The important detail to note coming into the BOE policy decision today is that the UK is leading the recession race among the major economies at the moment.
That puts the BOE between a rock and a hard place when it comes to policy setting and how much to raise interest rates in order to combat inflation. While the central bank was among the first to act, their gradual approach ultimately also seems to put them behind the curve as UK inflation looks set to hit double-digits sooner or later.
However, it is not to say that monetary policy was supposed to be the one-stop solution at the end of the day. But policymakers have pretty much outplayed themselves here as the deterioration in the economy looks to be taking shape much faster than anticipated.
With the UK set to encounter recession risks in the months ahead, it puts more risk on the central bank to make a policy misstep especially if they are to hike interest rates too aggressively. The thinking here now is that the more aggressive the BOE is, the quicker it is inviting recession risks.
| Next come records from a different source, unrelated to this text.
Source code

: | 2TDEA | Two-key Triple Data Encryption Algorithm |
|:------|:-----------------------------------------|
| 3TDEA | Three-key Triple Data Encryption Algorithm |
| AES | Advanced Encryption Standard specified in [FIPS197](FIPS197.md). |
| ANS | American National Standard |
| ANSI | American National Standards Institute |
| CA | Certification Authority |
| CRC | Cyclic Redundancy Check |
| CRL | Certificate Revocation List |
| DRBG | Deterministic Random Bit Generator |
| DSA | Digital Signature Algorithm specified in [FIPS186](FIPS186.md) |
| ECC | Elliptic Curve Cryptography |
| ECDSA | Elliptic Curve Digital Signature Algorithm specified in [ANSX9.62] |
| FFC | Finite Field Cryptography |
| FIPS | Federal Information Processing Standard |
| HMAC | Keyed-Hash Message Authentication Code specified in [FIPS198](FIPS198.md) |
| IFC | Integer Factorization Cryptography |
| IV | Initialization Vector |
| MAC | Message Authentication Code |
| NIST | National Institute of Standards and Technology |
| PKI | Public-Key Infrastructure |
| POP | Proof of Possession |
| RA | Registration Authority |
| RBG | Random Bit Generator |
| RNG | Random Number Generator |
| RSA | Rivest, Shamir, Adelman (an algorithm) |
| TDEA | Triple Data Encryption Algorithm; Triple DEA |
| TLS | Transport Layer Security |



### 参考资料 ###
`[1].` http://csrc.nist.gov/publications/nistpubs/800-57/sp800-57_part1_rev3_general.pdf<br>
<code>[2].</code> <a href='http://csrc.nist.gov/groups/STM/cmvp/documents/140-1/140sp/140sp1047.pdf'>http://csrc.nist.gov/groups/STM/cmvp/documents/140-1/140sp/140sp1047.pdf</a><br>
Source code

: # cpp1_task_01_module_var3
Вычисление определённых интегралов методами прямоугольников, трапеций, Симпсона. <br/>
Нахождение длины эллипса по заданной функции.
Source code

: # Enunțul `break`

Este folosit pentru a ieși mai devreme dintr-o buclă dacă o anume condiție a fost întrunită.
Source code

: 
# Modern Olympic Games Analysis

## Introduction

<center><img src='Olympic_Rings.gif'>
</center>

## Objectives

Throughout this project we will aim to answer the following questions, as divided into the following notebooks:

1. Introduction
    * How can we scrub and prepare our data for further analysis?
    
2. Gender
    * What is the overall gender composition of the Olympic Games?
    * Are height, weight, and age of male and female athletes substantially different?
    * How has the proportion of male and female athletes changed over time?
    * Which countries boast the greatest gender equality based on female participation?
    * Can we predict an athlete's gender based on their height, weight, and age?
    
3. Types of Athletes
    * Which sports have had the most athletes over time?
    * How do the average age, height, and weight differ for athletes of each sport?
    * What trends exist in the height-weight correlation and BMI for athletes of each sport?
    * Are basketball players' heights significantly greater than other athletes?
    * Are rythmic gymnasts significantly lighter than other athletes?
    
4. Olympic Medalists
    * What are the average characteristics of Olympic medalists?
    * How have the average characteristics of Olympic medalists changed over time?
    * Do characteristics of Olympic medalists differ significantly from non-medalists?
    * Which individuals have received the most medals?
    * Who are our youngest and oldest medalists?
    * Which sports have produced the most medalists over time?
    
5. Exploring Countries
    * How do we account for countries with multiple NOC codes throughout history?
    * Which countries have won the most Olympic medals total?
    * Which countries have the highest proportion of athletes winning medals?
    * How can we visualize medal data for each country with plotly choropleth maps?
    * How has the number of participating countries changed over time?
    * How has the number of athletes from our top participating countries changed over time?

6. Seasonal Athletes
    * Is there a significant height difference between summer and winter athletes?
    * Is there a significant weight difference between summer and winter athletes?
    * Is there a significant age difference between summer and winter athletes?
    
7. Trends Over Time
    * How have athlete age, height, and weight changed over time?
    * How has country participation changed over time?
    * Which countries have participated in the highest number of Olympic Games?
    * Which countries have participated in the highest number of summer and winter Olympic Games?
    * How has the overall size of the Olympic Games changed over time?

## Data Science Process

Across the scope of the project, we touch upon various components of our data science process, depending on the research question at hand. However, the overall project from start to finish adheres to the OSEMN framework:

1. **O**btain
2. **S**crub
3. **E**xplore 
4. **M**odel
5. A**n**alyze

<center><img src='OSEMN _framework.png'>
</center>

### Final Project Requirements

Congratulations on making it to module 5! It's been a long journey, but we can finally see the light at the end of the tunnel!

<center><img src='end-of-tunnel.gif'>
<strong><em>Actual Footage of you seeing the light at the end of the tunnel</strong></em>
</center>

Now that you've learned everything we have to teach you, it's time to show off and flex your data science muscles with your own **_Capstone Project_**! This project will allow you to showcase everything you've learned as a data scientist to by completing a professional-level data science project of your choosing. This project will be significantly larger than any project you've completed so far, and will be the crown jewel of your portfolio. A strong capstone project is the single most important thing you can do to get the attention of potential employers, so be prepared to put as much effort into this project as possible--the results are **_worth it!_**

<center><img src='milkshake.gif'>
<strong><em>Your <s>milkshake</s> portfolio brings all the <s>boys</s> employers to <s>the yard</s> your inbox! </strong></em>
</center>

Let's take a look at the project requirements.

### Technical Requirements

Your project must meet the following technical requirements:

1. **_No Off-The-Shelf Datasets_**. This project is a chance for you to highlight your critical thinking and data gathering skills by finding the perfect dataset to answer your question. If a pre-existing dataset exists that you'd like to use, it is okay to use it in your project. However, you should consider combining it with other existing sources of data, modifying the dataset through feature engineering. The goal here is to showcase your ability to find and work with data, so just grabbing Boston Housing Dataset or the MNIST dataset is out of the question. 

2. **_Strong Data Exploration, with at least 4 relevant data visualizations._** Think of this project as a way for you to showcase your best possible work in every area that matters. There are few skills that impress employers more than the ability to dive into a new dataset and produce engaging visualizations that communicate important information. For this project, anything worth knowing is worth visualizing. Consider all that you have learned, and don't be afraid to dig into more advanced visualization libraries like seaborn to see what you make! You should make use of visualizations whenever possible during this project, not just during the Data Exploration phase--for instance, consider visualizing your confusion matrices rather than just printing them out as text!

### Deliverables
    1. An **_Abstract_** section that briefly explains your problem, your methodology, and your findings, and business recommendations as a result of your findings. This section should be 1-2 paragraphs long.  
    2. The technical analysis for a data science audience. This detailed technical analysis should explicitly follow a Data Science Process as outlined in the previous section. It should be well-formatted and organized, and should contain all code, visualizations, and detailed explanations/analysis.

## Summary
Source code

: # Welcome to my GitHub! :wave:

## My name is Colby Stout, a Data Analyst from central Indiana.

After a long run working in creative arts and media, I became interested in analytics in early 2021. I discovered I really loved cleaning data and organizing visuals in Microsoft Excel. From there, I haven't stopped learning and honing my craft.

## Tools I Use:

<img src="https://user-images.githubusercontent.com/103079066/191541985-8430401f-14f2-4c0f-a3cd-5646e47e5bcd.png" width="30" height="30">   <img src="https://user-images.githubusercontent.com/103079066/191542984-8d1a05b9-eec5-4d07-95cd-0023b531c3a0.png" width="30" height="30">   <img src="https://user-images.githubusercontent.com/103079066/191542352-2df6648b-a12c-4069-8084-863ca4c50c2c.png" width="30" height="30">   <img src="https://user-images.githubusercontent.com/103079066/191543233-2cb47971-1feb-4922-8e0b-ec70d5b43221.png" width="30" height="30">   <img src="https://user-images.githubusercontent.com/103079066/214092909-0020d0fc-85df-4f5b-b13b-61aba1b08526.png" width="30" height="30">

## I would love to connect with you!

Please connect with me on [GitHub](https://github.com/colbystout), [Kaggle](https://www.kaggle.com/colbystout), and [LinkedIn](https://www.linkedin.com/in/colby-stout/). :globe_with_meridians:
At the end of the day, I would argue that should lead to a softer pound on the balance of things (eventually the BOE will have to step back sooner).
Given the predicament, it puts the BOE in a rather unenviable spot as another 25 bps rate hike today will do little - or should I say nothing - in terms of bringing down inflation while a 50 bps rate hike or more would just stir up the debate on recession risks.
Whichever way they decide to go with, I think the risks for the pound are still to the downside in the aftermath.